■ WHAT IS REQUIRED
Among the lines of the material, copy those that hold the string "Adenocarcinoma".

■ PROVIDED MATERIAL
++++++++

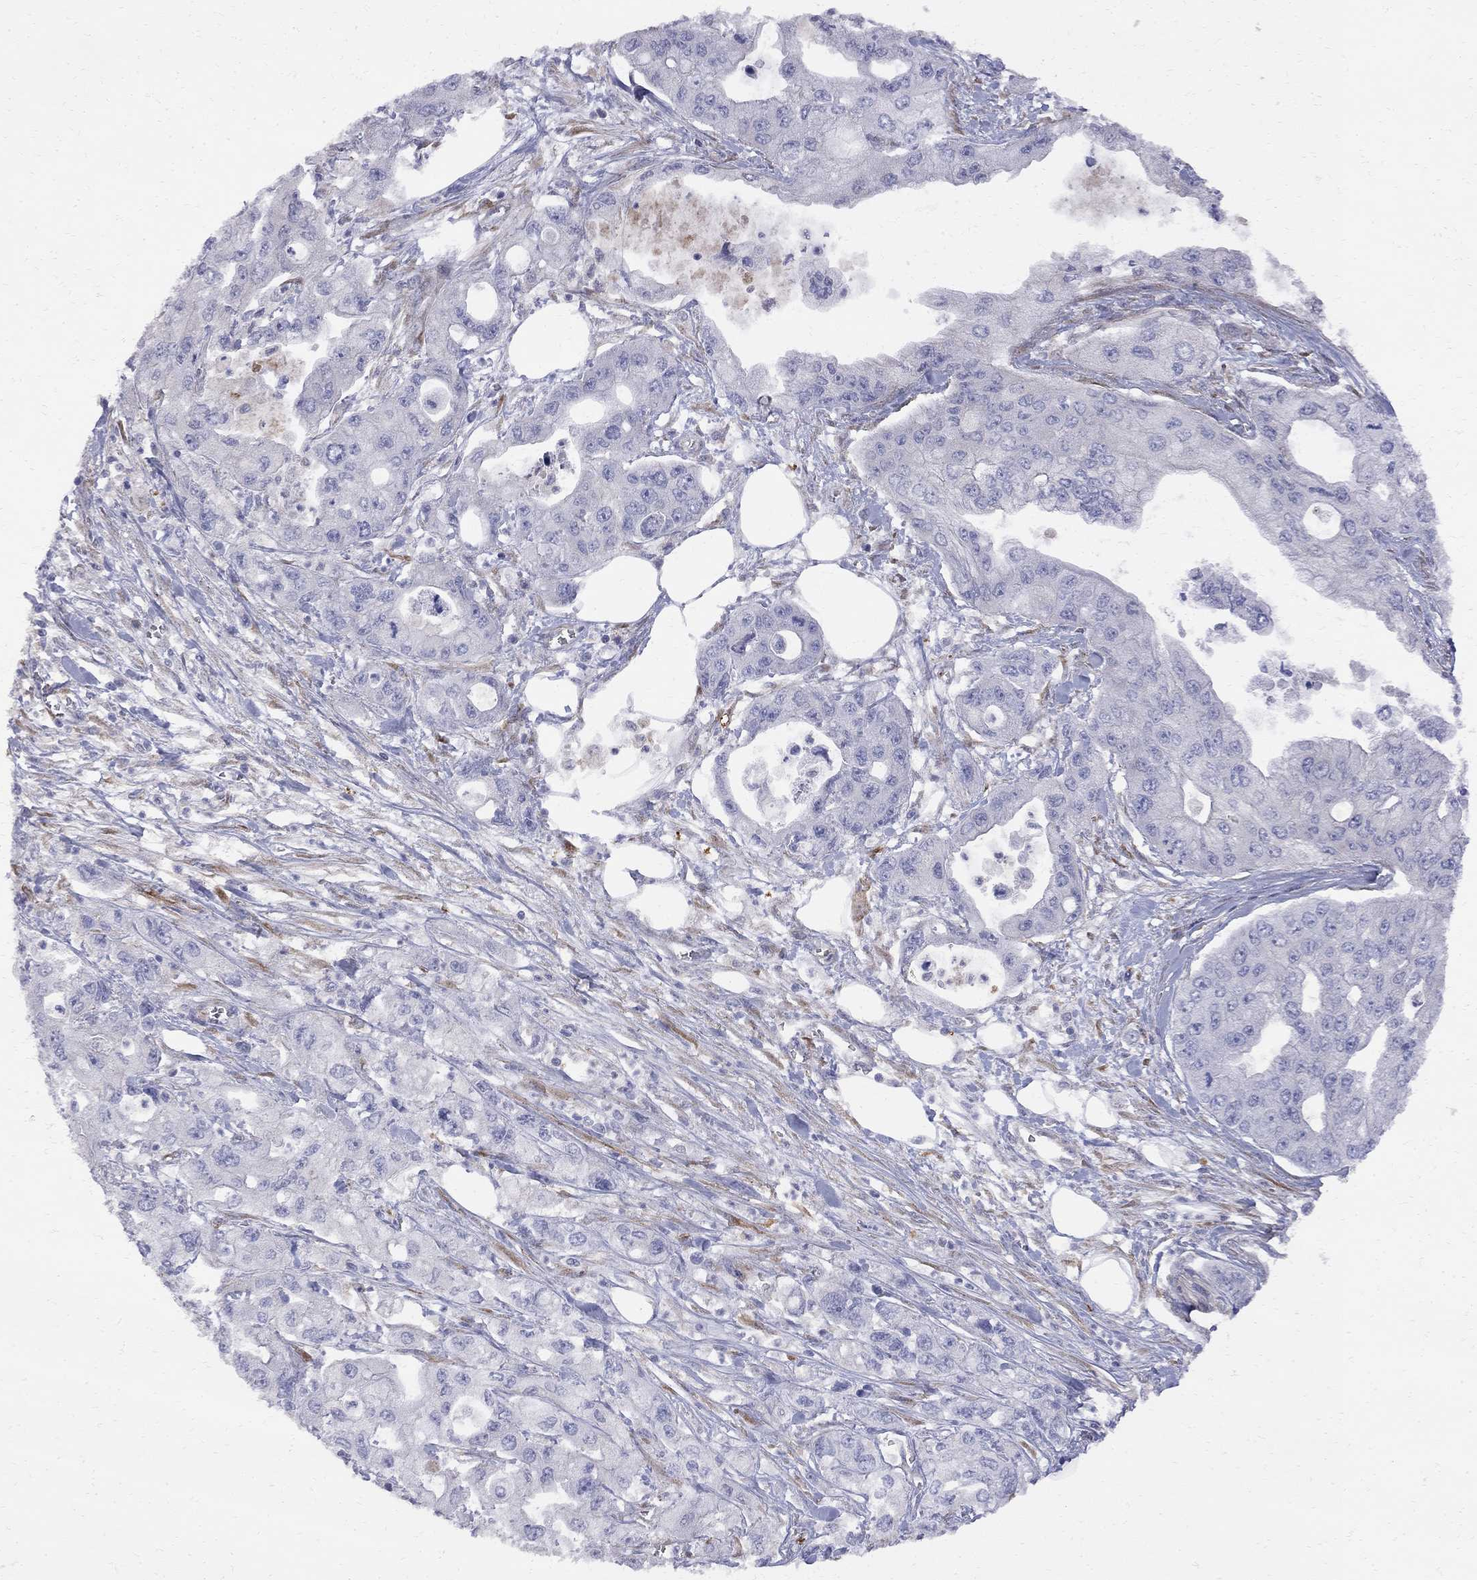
{"staining": {"intensity": "negative", "quantity": "none", "location": "none"}, "tissue": "pancreatic cancer", "cell_type": "Tumor cells", "image_type": "cancer", "snomed": [{"axis": "morphology", "description": "Adenocarcinoma, NOS"}, {"axis": "topography", "description": "Pancreas"}], "caption": "A high-resolution micrograph shows immunohistochemistry (IHC) staining of adenocarcinoma (pancreatic), which exhibits no significant expression in tumor cells.", "gene": "MTHFR", "patient": {"sex": "male", "age": 70}}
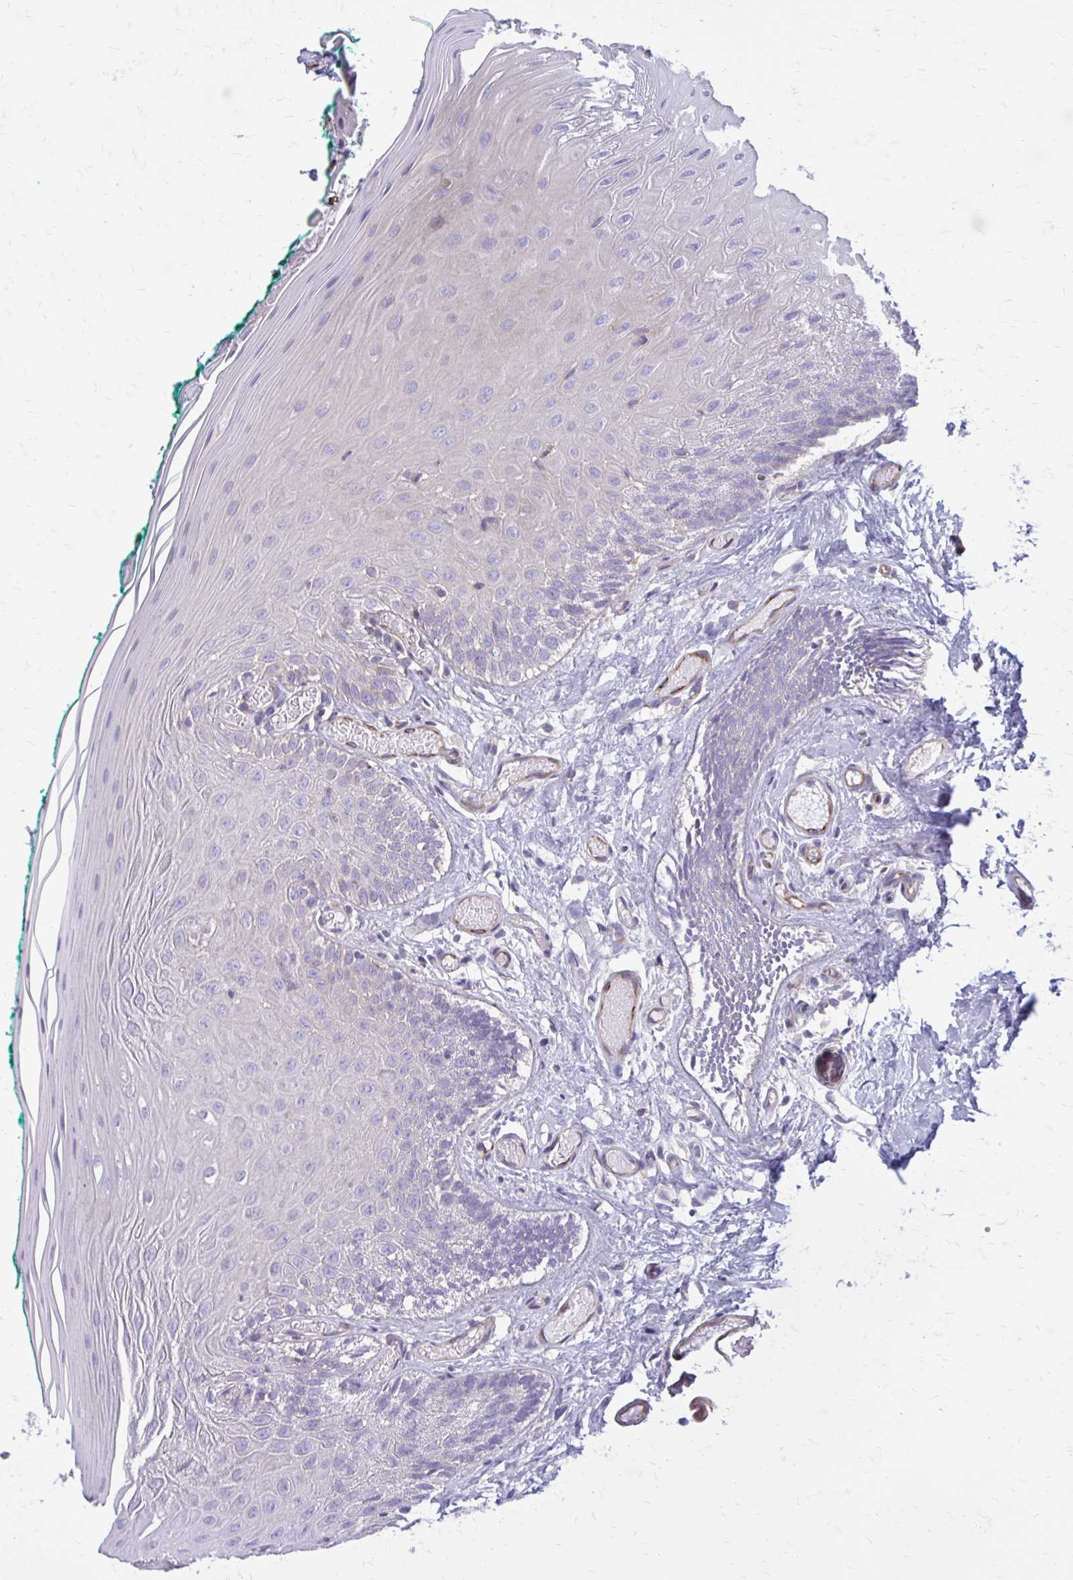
{"staining": {"intensity": "negative", "quantity": "none", "location": "none"}, "tissue": "oral mucosa", "cell_type": "Squamous epithelial cells", "image_type": "normal", "snomed": [{"axis": "morphology", "description": "Normal tissue, NOS"}, {"axis": "topography", "description": "Oral tissue"}], "caption": "DAB immunohistochemical staining of benign human oral mucosa exhibits no significant positivity in squamous epithelial cells.", "gene": "FAP", "patient": {"sex": "female", "age": 40}}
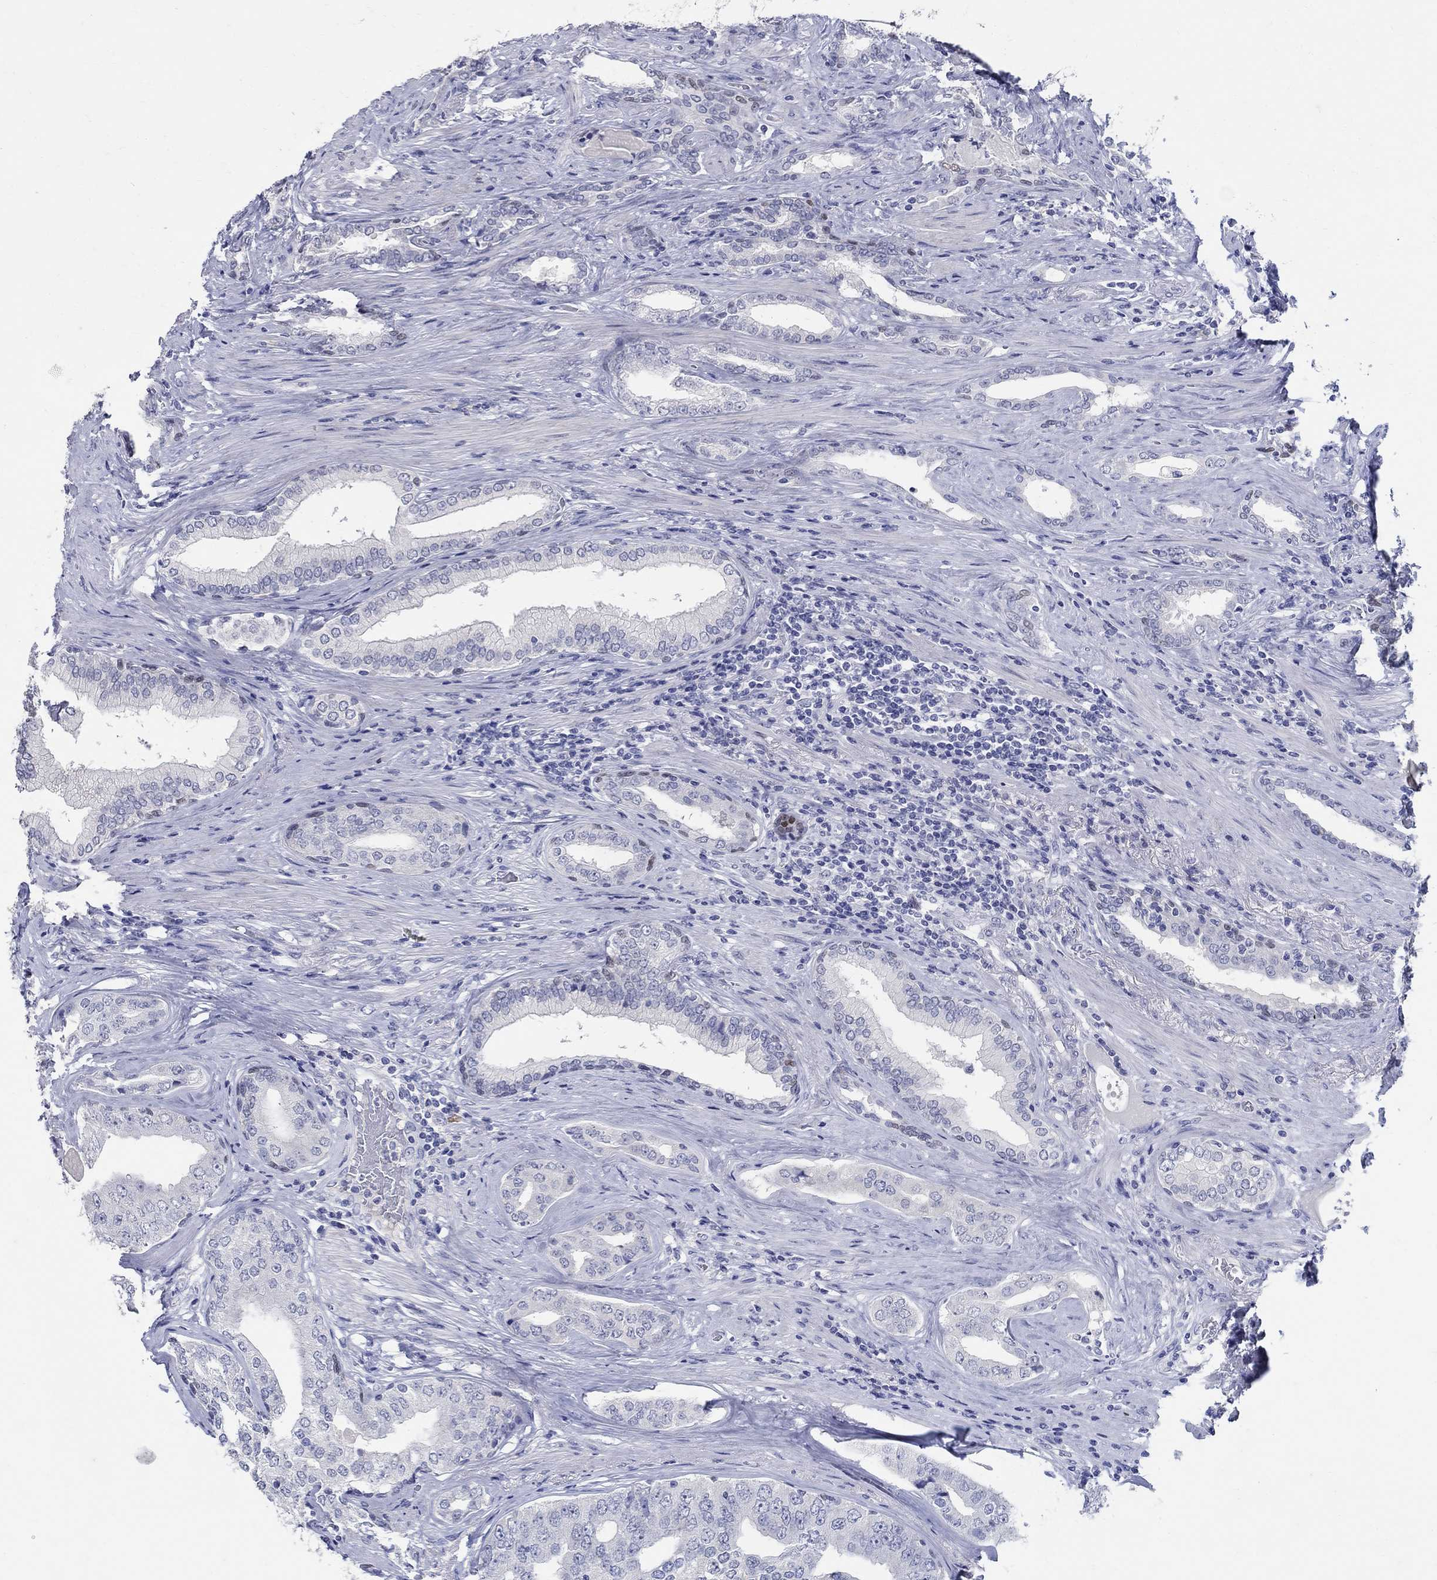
{"staining": {"intensity": "negative", "quantity": "none", "location": "none"}, "tissue": "prostate cancer", "cell_type": "Tumor cells", "image_type": "cancer", "snomed": [{"axis": "morphology", "description": "Adenocarcinoma, Low grade"}, {"axis": "topography", "description": "Prostate and seminal vesicle, NOS"}], "caption": "High power microscopy image of an IHC image of prostate low-grade adenocarcinoma, revealing no significant positivity in tumor cells. Nuclei are stained in blue.", "gene": "SOX2", "patient": {"sex": "male", "age": 61}}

++++++++

■ SOLUTION
{"staining": {"intensity": "negative", "quantity": "none", "location": "none"}, "tissue": "pancreatic cancer", "cell_type": "Tumor cells", "image_type": "cancer", "snomed": [{"axis": "morphology", "description": "Adenocarcinoma, NOS"}, {"axis": "topography", "description": "Pancreas"}], "caption": "A high-resolution micrograph shows immunohistochemistry (IHC) staining of adenocarcinoma (pancreatic), which exhibits no significant expression in tumor cells.", "gene": "MTHFR", "patient": {"sex": "male", "age": 70}}
{"staining": {"intensity": "negative", "quantity": "none", "location": "none"}, "tissue": "prostate cancer", "cell_type": "Tumor cells", "image_type": "cancer", "snomed": [{"axis": "morphology", "description": "Adenocarcinoma, Low grade"}, {"axis": "topography", "description": "Prostate and seminal vesicle, NOS"}], "caption": "High power microscopy image of an IHC image of prostate low-grade adenocarcinoma, revealing no significant positivity in tumor cells. Nuclei are stained in blue.", "gene": "SOX2", "patient": {"sex": "male", "age": 61}}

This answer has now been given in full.